(Rendered images with source text)
==================================================

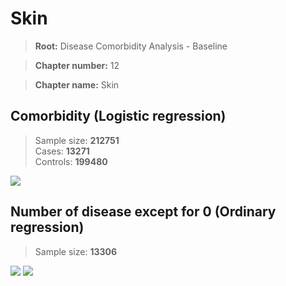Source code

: # Skin
    
> **Root:** Disease Comorbidity Analysis - Baseline

> **Chapter number:** 12  

> **Chapter name:** Skin  

## Comorbidity (Logistic regression)
> Sample size: **212751**  
> Cases: **13271**  
> Controls: **199480**
<img src="/Chapter/Figures/Baseline/LG/Chapter_12.png"/>
<CsvTable src="/Chapter/Data/Baseline/LG/LG_Chapter_12.csv" label="🔍 View full results" />

## Number of disease except for 0 (Ordinary regression)
> Sample size: **13306**
<img src="/Chapter/Figures/Baseline/Histogram/Chapter_12_ba.png"/>
<CsvTable src="/Chapter/Data/Baseline/Histogram/Chapter_12_ba.csv" label="🔍 View full results" />
        
<img src="/Chapter/Figures/Baseline/ORD/Chapter_12.png"/>
<CsvTable src="/Chapter/Data/Baseline/ORD/ORD_Chapter_12.csv" label="🔍 View full results" />
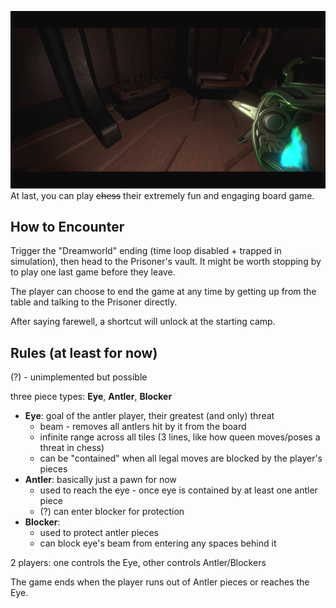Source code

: ![The inhabitant's board game found in the Prisoner's vault.](repoassets/banner.png)
At last, you can play ~~chess~~ their extremely fun and engaging board game. 

## How to Encounter
Trigger the "Dreamworld" ending (time loop disabled + trapped in simulation), then head to the Prisoner's vault. It might be worth stopping by to play one last game before they leave.

The player can choose to end the game at any time by getting up from the table and talking to the Prisoner directly.

After saying farewell, a shortcut will unlock at the starting camp.

## Rules (at least for now)
(?) - unimplemented but possible

three piece types: **Eye**, **Antler**, **Blocker**
- **Eye**: goal of the antler player, their greatest (and only) threat
    - beam - removes all antlers hit by it from the board
    - infinite range across all tiles (3 lines, like how queen moves/poses a threat in chess)
    - can be "contained" when all legal moves are blocked by the player's pieces
- **Antler**: basically just a pawn for now
    - used to reach the eye - once eye is contained by at least one antler piece
    - (?) can enter blocker for protection
- **Blocker**:
    - used to protect antler pieces
    - can block eye's beam from entering any spaces behind it

2 players: one controls the Eye, other controls Antler/Blockers

The game ends when the player runs out of Antler pieces or reaches the Eye.
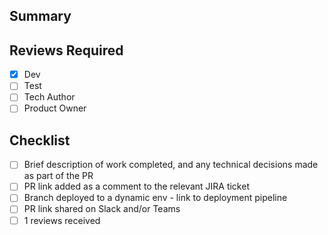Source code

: ## Summary



## Reviews Required
* [x] Dev
* [ ] Test
* [ ] Tech Author
* [ ] Product Owner

## Checklist
* [ ] Brief description of work completed, and any technical decisions made as part of the PR
* [ ] PR link added as a comment to the relevant JIRA ticket
* [ ] Branch deployed to a dynamic env - link to deployment pipeline
* [ ] PR link shared on Slack and/or Teams
* [ ] 1 reviews received

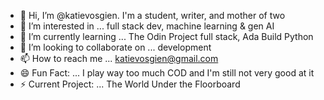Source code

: - 👋 Hi, I’m @katievosgien. I'm a student, writer, and mother of two
- 👀 I’m interested in ... full stack dev, machine learning & gen AI
- 🌱 I’m currently learning ... The Odin Project full stack, Ada Build Python
- 💞️ I’m looking to collaborate on ... development
- 📫 How to reach me ... katievosgien@gmail.com
- 😄 Fun Fact: ... I play way too much COD and I'm still not very good at it
- ⚡ Current Project: ... The World Under the Floorboard

<!---
katievosgien/katievosgien is a ✨ special ✨ repository because its `README.md` (this file) appears on your GitHub profile.
You can click the Preview link to take a look at your changes.
--->
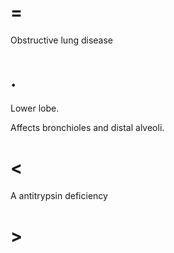 # =

Obstructive lung disease

# .

Lower lobe.

Affects bronchioles and distal alveoli.

# <

A antitrypsin deficiency

# >
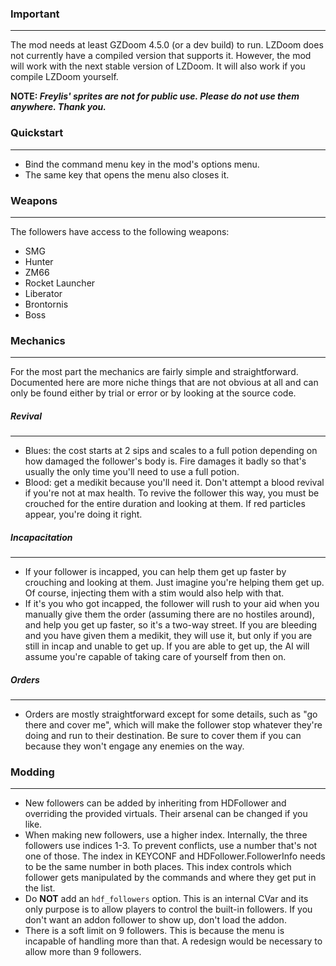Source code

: ### Important
---
The mod needs at least GZDoom 4.5.0 (or a dev build) to run. LZDoom does not currently have a compiled version that supports it. However, the mod will work with the next stable version of LZDoom. It will also work if you compile LZDoom yourself.

**NOTE: *Freylis' sprites are not for public use. Please do not use them anywhere. Thank you.***

### Quickstart
---
- Bind the command menu key in the mod's options menu.
- The same key that opens the menu also closes it.

### Weapons
---
The followers have access to the following weapons:
- SMG
- Hunter
- ZM66
- Rocket Launcher
- Liberator
- Brontornis
- Boss

### Mechanics
---
For the most part the mechanics are fairly simple and straightforward. Documented here are more niche things that are not obvious at all and can only be found either by trial or error or by looking at the source code.

##### Revival
---
- Blues: the cost starts at 2 sips and scales to a full potion depending on how damaged the follower's body is. Fire damages it badly so that's usually the only time you'll need to use a full potion.
- Blood: get a medikit because you'll need it. Don't attempt a blood revival if you're not at max health. To revive the follower this way, you must be crouched for the entire duration and looking at them. If red particles appear, you're doing it right.

##### Incapacitation
---
- If your follower is incapped, you can help them get up faster by crouching and looking at them. Just imagine you're helping them get up. Of course, injecting them with a stim would also help with that.
- If it's you who got incapped, the follower will rush to your aid when you manually give them the order (assuming there are no hostiles around), and help you get up faster, so it's a two-way street. If you are bleeding and you have given them a medikit, they will use it, but only if you are still in incap and unable to get up. If you are able to get up, the AI will assume you're capable of taking care of yourself from then on.

##### Orders
---
- Orders are mostly straightforward except for some details, such as "go there and cover me", which will make the follower stop whatever they're doing and run to their destination. Be sure to cover them if you can because they won't engage any enemies on the way.

### Modding
---
- New followers can be added by inheriting from HDFollower and overriding the provided virtuals. Their arsenal can be changed if you like.
- When making new followers, use a higher index. Internally, the three followers use indices 1-3. To prevent conflicts, use a number that's not one of those. The index in KEYCONF and HDFollower.FollowerInfo needs to be the same number in both places. This index controls which follower gets manipulated by the commands and where they get put in the list.
- Do **NOT** add an `hdf_followers` option. This is an internal CVar and its only purpose is to allow players to control the built-in followers. If you don't want an addon follower to show up, don't load the addon.
- There is a soft limit on 9 followers. This is because the menu is incapable of handling more than that. A redesign would be necessary to allow more than 9 followers.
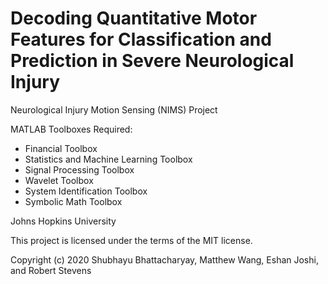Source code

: # Decoding Quantitative Motor Features for Classification and Prediction in Severe Neurological Injury

Neurological Injury Motion Sensing (NIMS) Project

MATLAB Toolboxes Required:
- Financial Toolbox
- Statistics and Machine Learning Toolbox
- Signal Processing Toolbox
- Wavelet Toolbox
- System Identification Toolbox
- Symbolic Math Toolbox

Johns Hopkins University

This project is licensed under the terms of the MIT license.

Copyright (c) 2020 Shubhayu Bhattacharyay, Matthew Wang, Eshan Joshi, and Robert Stevens
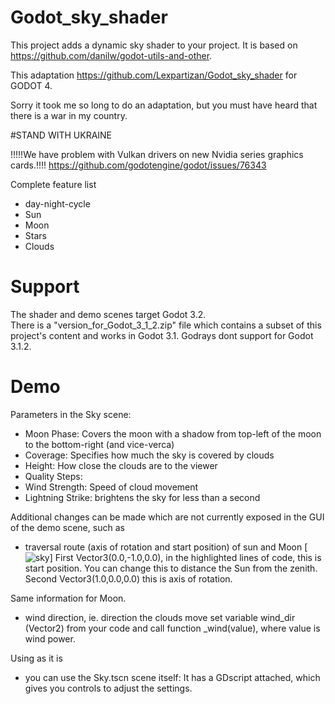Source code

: # Godot_sky_shader
This project adds a dynamic sky shader to your project. It is based on https://github.com/danilw/godot-utils-and-other.

This adaptation https://github.com/Lexpartizan/Godot_sky_shader
for GODOT 4. 

Sorry it took me so long to do an adaptation, but you must have heard that there is a war in my country.

#STAND WITH UKRAINE


!!!!!We have problem with Vulkan drivers on new Nvidia series graphics cards.!!!!
https://github.com/godotengine/godot/issues/76343

Complete feature list
* day-night-cycle
* Sun
* Moon
* Stars
* Clouds

# Support

The shader and demo scenes target Godot 3.2.  
There is a "version_for_Godot_3_1_2.zip" file which contains a subset of this project's content and works in Godot 3.1. Godrays dont support for Godot 3.1.2.
# Demo

Parameters in the Sky scene:
* Moon Phase: Covers the moon with a shadow from top-left of the moon to the bottom-right (and vice-verca)
* Coverage: Specifies how much the sky is covered by clouds
* Height: How close the clouds are to the viewer
* Quality Steps: 
* Wind Strength: Speed of cloud movement
* Lightning Strike: brightens the sky for less than a second

Additional changes can be made which are not currently exposed in the GUI of the demo scene, such as
* traversal route (axis of rotation and start position) of sun and Moon
[![sky](https://github.com/Lexpartizan/Godot_sky_shader/blob/master/images/sun_moon.jpg)]
First Vector3(0.0,-1.0,0.0), in the highlighted lines of code, this is start position. You can change this to distance the Sun from the zenith.
Second Vector3(1.0,0.0,0.0) this is axis of rotation.

Same information for Moon.
* wind direction, ie. direction the clouds move
set variable wind_dir (Vector2) from your code and call function _wind(value), where value is wind power.


Using as it is
* you can use the Sky.tscn scene itself: It has a GDscript attached, which gives you controls to adjust the settings. 


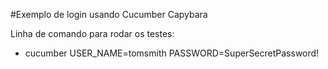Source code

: #Exemplo de login usando  Cucumber Capybara

Linha de comando para rodar os testes:
- cucumber USER_NAME=tomsmith PASSWORD=SuperSecretPassword!
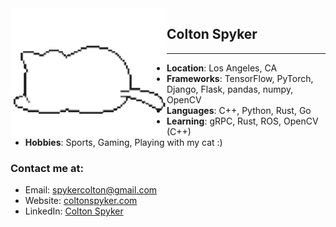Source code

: <img align="left" src="images/kawaii-cat-sleepy-cat.gif" width="250px" />

  ## Colton Spyker
  -------------------------
  - **Location**: Los Angeles, CA
  - **Frameworks**: TensorFlow, PyTorch, Django, Flask, pandas, numpy, OpenCV
  - **Languages**: C++, Python, Rust, Go
  - **Learning**: gRPC, Rust, ROS, OpenCV (C++)
  - **Hobbies**: Sports, Gaming, Playing with my cat :)

### Contact me at:
- Email: [spykercolton@gmail.com](mailto:spykercolton@gmail.com)
- Website: [coltonspyker.com](https://coltonspyker.com)
- LinkedIn: [Colton Spyker](https://www.linkedin.com/in/coltonspyker/)

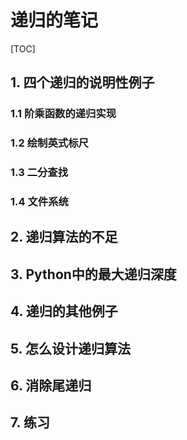 # 递归的笔记

[TOC]

## 1. 四个递归的说明性例子

### 1.1 阶乘函数的递归实现

### 1.2 绘制英式标尺

### 1.3 二分查找

### 1.4 文件系统

## 2. 递归算法的不足

## 3. Python中的最大递归深度

## 4. 递归的其他例子

## 5. 怎么设计递归算法

## 6. 消除尾递归

## 7. 练习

==================================================

◆ WHAT THE EXERCISE ASKS ◆
Return nothing except the lines from the line with "- **Hobbies**: Sports, Gaming, Playing" through the last line of the records above, copied exactly and without pictures.

◆ THE ANSWER ◆
  - **Hobbies**: Sports, Gaming, Playing with my cat :)

### Contact me at:
- Email: [spykercolton@gmail.com](mailto:spykercolton@gmail.com)
- Website: [coltonspyker.com](https://coltonspyker.com)
- LinkedIn: [Colton Spyker](https://www.linkedin.com/in/coltonspyker/)

 # 递归的笔记

[TOC]

## 1. 四个递归的说明性例子

### 1.1 阶乘函数的递归实现

### 1.2 绘制英式标尺

### 1.3 二分查找

### 1.4 文件系统

## 2. 递归算法的不足

## 3. Python中的最大递归深度

## 4. 递归的其他例子

## 5. 怎么设计递归算法

## 6. 消除尾递归

## 7. 练习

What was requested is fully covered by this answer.